Mar Flores, llámala tonta

Mar Flores
Mar Flores

26 de noviembre de 2016, 08:00

Una de las declaraciones más impactantes de los últimos días ha sido la de Mar Flores aclarando que ella no le pide a los hombres la cuenta corriente antes de salir con ellos: tiene razón, yo tampoco lo haría pues sé perfectamente que todos los hombres con los que se ha relacionado la tienen muy abultada, la cuenta digo. Se duele Mar Flores de que se la considere una cazafortunas como si en su vida no hubiera dado sobradas muestras de estar interesada en caballeros que le garantizaran una vida, como poco en el primer plano y, además, acomodada.
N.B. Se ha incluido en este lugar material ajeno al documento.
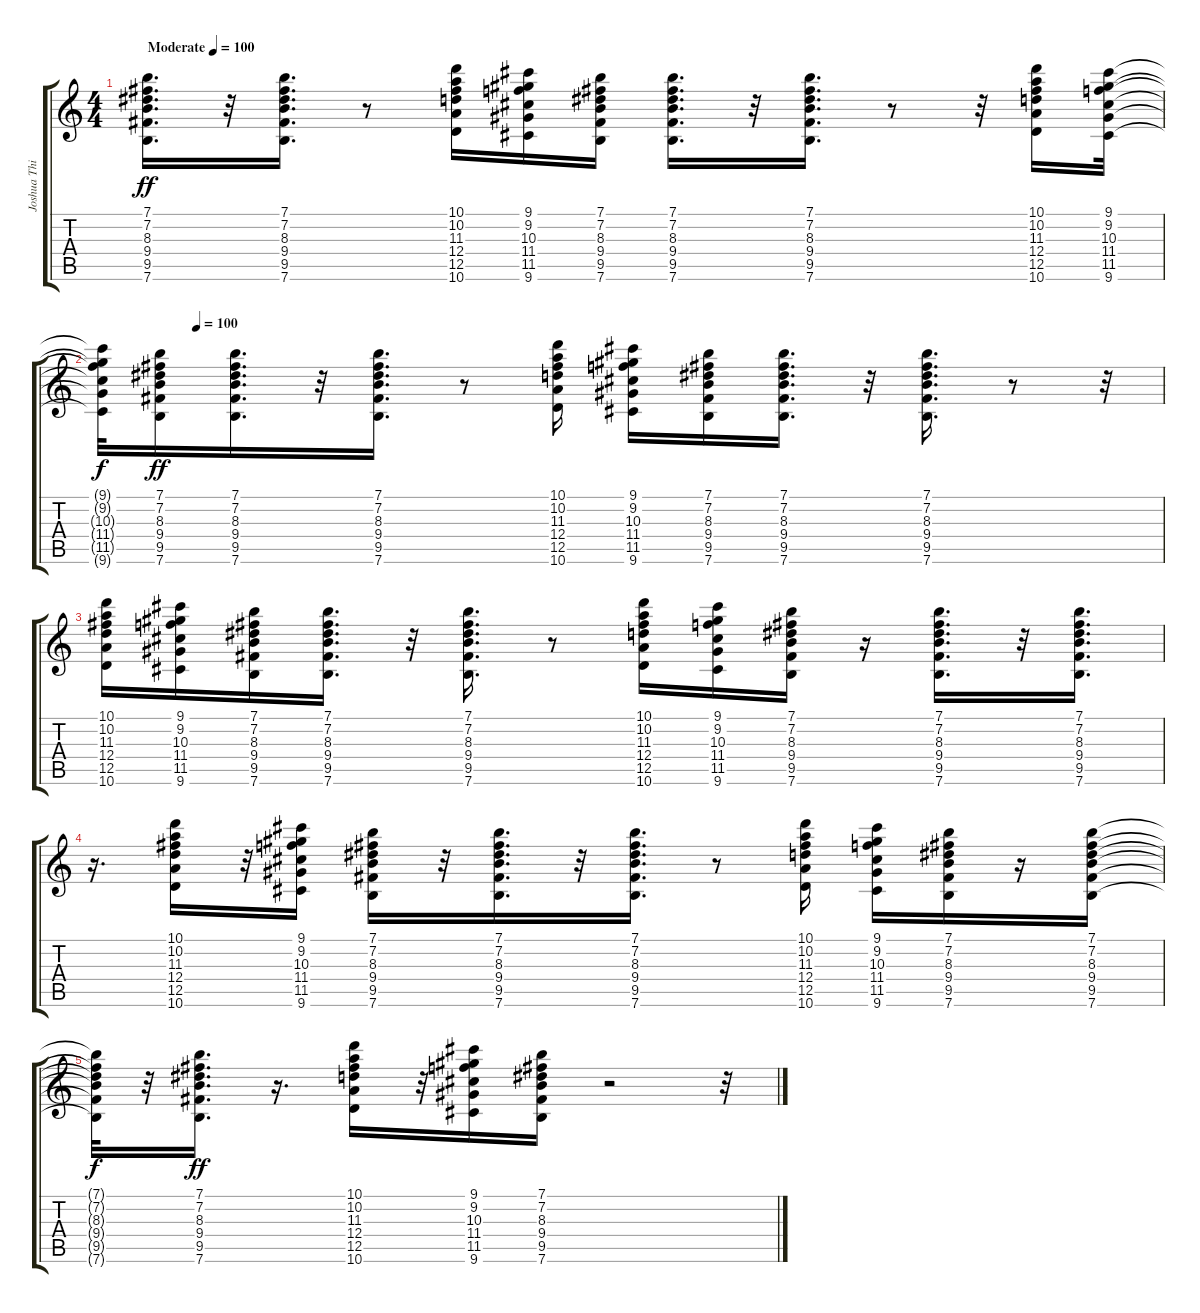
\track ("Joshua Third " "Joshua Thi") {instrument overdrivenguitar}
\staff {score tabs}
\tuning (E4 B3 G3 D3 A2 E2) {hide}
\ts (4 4)
\tempo (100 "Moderate")
\clef g2
\ks c
(7.1 7.2 8.3 9.4 9.5 7.6).16{d dy ff instrument overdrivenguitar} r.32 (7.1 7.2 8.3 9.4 9.5 7.6).16{d} r.8 (10.1 10.2 11.3 12.4 12.5 10.6).16 (9.1 9.2 10.3 11.4 11.5 9.6).16 (7.1 7.2 8.3 9.4 9.5 7.6).16 (7.1 7.2 8.3 9.4 9.5 7.6).16{d} r.32 (7.1 7.2 8.3 9.4 9.5 7.6).16{d} r.8 r.32 (10.1 10.2 11.3 12.4 12.5 10.6).16 (9.1 9.2 10.3 11.4 11.5 9.6).32 |
\tempo (100 0.09375)
(9.1{t} 9.2{t} 10.3{t} 11.4{t} 11.5{t} 9.6{t}).32{dy f} (7.1 7.2 8.3 9.4 9.5 7.6).16{dy ff} (7.1 7.2 8.3 9.4 9.5 7.6).16{d} r.32 (7.1 7.2 8.3 9.4 9.5 7.6).16{d} r.8 (10.1 10.2 11.3 12.4 12.5 10.6).16 (9.1 9.2 10.3 11.4 11.5 9.6).16 (7.1 7.2 8.3 9.4 9.5 7.6).16 (7.1 7.2 8.3 9.4 9.5 7.6).16{d} r.32 (7.1 7.2 8.3 9.4 9.5 7.6).16{d} r.8 r.32 |
(10.1 10.2 11.3 12.4 12.5 10.6).16 (9.1 9.2 10.3 11.4 11.5 9.6).16 (7.1 7.2 8.3 9.4 9.5 7.6).16 (7.1 7.2 8.3 9.4 9.5 7.6).16{d} r.32 (7.1 7.2 8.3 9.4 9.5 7.6).16{d} r.8 (10.1 10.2 11.3 12.4 12.5 10.6).16 (9.1 9.2 10.3 11.4 11.5 9.6).16 (7.1 7.2 8.3 9.4 9.5 7.6).16 r.16 (7.1 7.2 8.3 9.4 9.5 7.6).16{d} r.32 (7.1 7.2 8.3 9.4 9.5 7.6).16{d} |
r.16{d} (10.1 10.2 11.3 12.4 12.5 10.6).16 r.32 (9.1 9.2 10.3 11.4 11.5 9.6).16 (7.1 7.2 8.3 9.4 9.5 7.6).16 r.32 (7.1 7.2 8.3 9.4 9.5 7.6).16{d} r.32 (7.1 7.2 8.3 9.4 9.5 7.6).16{d} r.8 (10.1 10.2 11.3 12.4 12.5 10.6).16 (9.1 9.2 10.3 11.4 11.5 9.6).16 (7.1 7.2 8.3 9.4 9.5 7.6).16 r.16 (7.1 7.2 8.3 9.4 9.5 7.6).16 |
(7.1{t} 7.2{t} 8.3{t} 9.4{t} 9.5{t} 7.6{t}).32{dy f} r.32 (7.1 7.2 8.3 9.4 9.5 7.6).16{d dy ff} r.16{d} (10.1 10.2 11.3 12.4 12.5 10.6).16 r.32 (9.1 9.2 10.3 11.4 11.5 9.6).16 (7.1 7.2 8.3 9.4 9.5 7.6).16 r.2 r.32
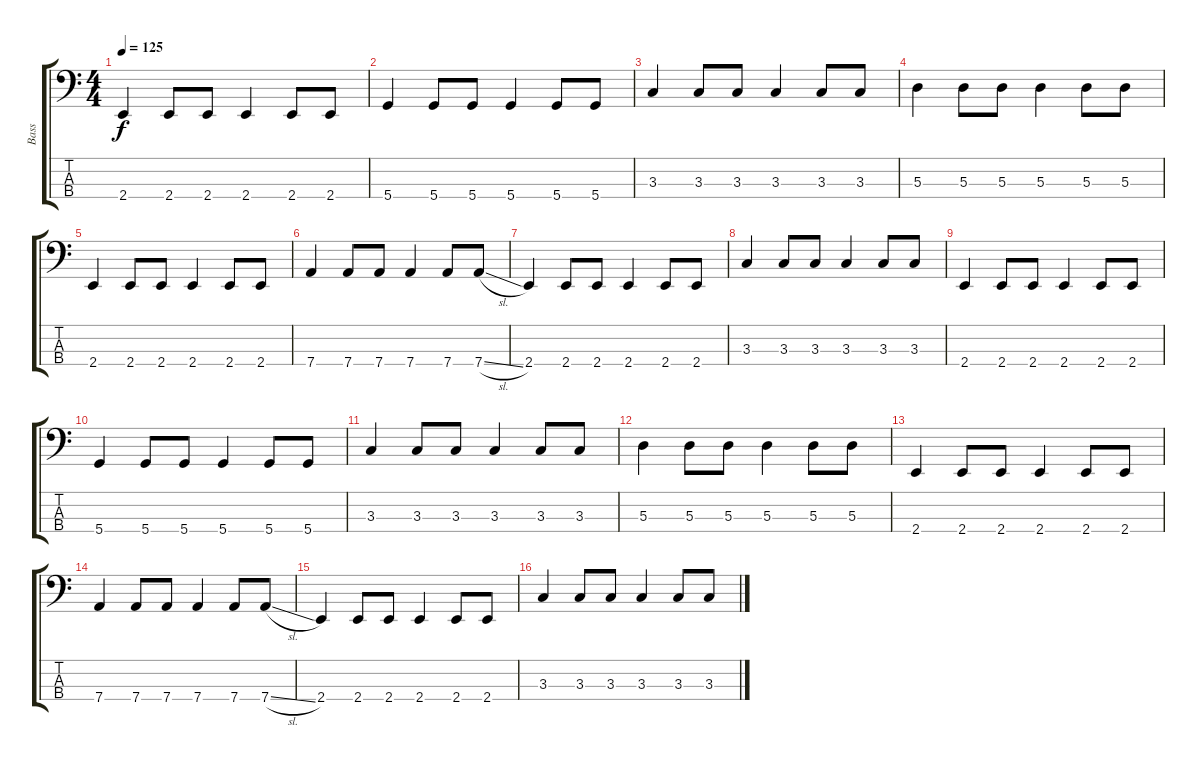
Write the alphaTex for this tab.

\track ("Bass" "Bass") {instrument electricbassfinger}
\staff {score tabs}
\tuning (G2 D2 A1 D1) {hide}
\ts (4 4)
\tempo 125
\clef f4
\ks c
2.4.4{dy f} 2.4.8 2.4.8 2.4.4 2.4.8 2.4.8 |
5.4.4 5.4.8 5.4.8 5.4.4 5.4.8 5.4.8 |
3.3.4 3.3.8 3.3.8 3.3.4 3.3.8 3.3.8 |
5.3.4 5.3.8 5.3.8 5.3.4 5.3.8 5.3.8 |
2.4.4 2.4.8 2.4.8 2.4.4 2.4.8 2.4.8 |
7.4.4 7.4.8 7.4.8 7.4.4 7.4.8 7.4{sl}.8 |
2.4.4 2.4.8 2.4.8 2.4.4 2.4.8 2.4.8 |
3.3.4 3.3.8 3.3.8 3.3.4 3.3.8 3.3.8 |
2.4.4 2.4.8 2.4.8 2.4.4 2.4.8 2.4.8 |
5.4.4 5.4.8 5.4.8 5.4.4 5.4.8 5.4.8 |
3.3.4 3.3.8 3.3.8 3.3.4 3.3.8 3.3.8 |
5.3.4 5.3.8 5.3.8 5.3.4 5.3.8 5.3.8 |
2.4.4 2.4.8 2.4.8 2.4.4 2.4.8 2.4.8 |
7.4.4 7.4.8 7.4.8 7.4.4 7.4.8 7.4{sl}.8 |
2.4.4 2.4.8 2.4.8 2.4.4 2.4.8 2.4.8 |
3.3.4 3.3.8 3.3.8 3.3.4 3.3.8 3.3.8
La verdad es que la pobre no siempre ha acertado y le ha tocado pasar algunas penitencias, pero a lo tonto a lo tonto, acaba de agenciarse un novio, Elías Sacal, mexicano y millonario, que la lleva de fiesta en fiesta.

Mediocre modelo pero muy guapa y, sobre todo, muy atractiva, Mar Flores aprovechó su temprana fama para casarse con un italiano que llegó como ejecutivo a Telecinco a quien, deslumbrada por su galanura y labia, le atribuyó la pertenencia a la aristocracia pues su nombre Carlo Constanza di Costiglione le debió sonar a conde o algo así. Cuando comprobó que el italiano carecía de fortuna y además le daba mala vida, que eso es mucho peor, le plantó y empezó una carrera que tuvo su punto álgido en su relación con Fernando Fernández Tapias, un empresario naviero a quien no hay que pedirle la cuenta corriente cuando en la primera cita te lleva en avión privado a Gstaad. Lo del naviero le salió mal porque perdió la cabeza por Alessandro Lequio a quien también se acercó por ser vos quien sois, aunque en este caso el italiano lo tenía todo menos la lealtad. No tuvo en cuenta Mar que su lío con Lequio le iba costar caro pues Fernández Tapias se enteró y se acabó el pastel, los yates, los aviones privados, la mansión con mayordomo y todo de lo que, en la actualidad, disfruta Nuria González que, más lista y prudente, acabó casada con el magnate.

Mar Flores tocó fondo con la publicación de sus fotos con Lequio en la cama que vieron la luz cuando ella pretendía convertirse en condesa de Salvatierra de la mano de Cayetano Martínez de Irujo. Podía haber pasado a peor vida pero allí estaba Javier Merino para salvarla, él que siempre la quiso y que aunque no pudo tenerla cuando ella podía elegir pretendiente supo esperar su momento 'Black Friday'. Cuatro hijos y el disfrute de una fortuna considerable permitieron a Mar pasar los casi veinte años con relativa comodidad, pero contando los días como quien está en Alcalá Meco. Esa es la impresión que da, al menos. Como si Mar Flores hubiera aceptado que para redimirse no tenía más remedio que pasar por la penitencia de su matrimonio con Merino, un hombre que siempre parecía triste y a quien la crisis y otras menudencias han mermado su fortuna y, por tanto, sus encantos.

Un buen día Mar Flores, consciente de las fortunas que se movían por el mundo y de que ella estaba a un tris de dejar de ser arrollada por mujeres igualmente bandera pero más jóvenes, decidió volver a escena y mira tú por donde se da de bruces con Sacal que es rico, rico, pero muy rico y además no es triste como Merino, la lleva de feria en feria como hacía Fernández Tapias y, por si fuera poco, le puede dar en la cara a todas aquellas que la creían hundida, en un buen sofá y en una casa estupenda, pero hundida. Con lo que ha aprendido de sus errores y si logra quedarse con Sacal o con parte de su fortuna, Mar puede pasar los buenos años que aún le quedan como una celebridad cosmopolita, presumiendo de novio y de posición, olvidándose de que salió del barrio de Usera mientras mira el panorama desde su ático de Park Avenue en Nueva York. Llámala cazafortunas, pero no tonta.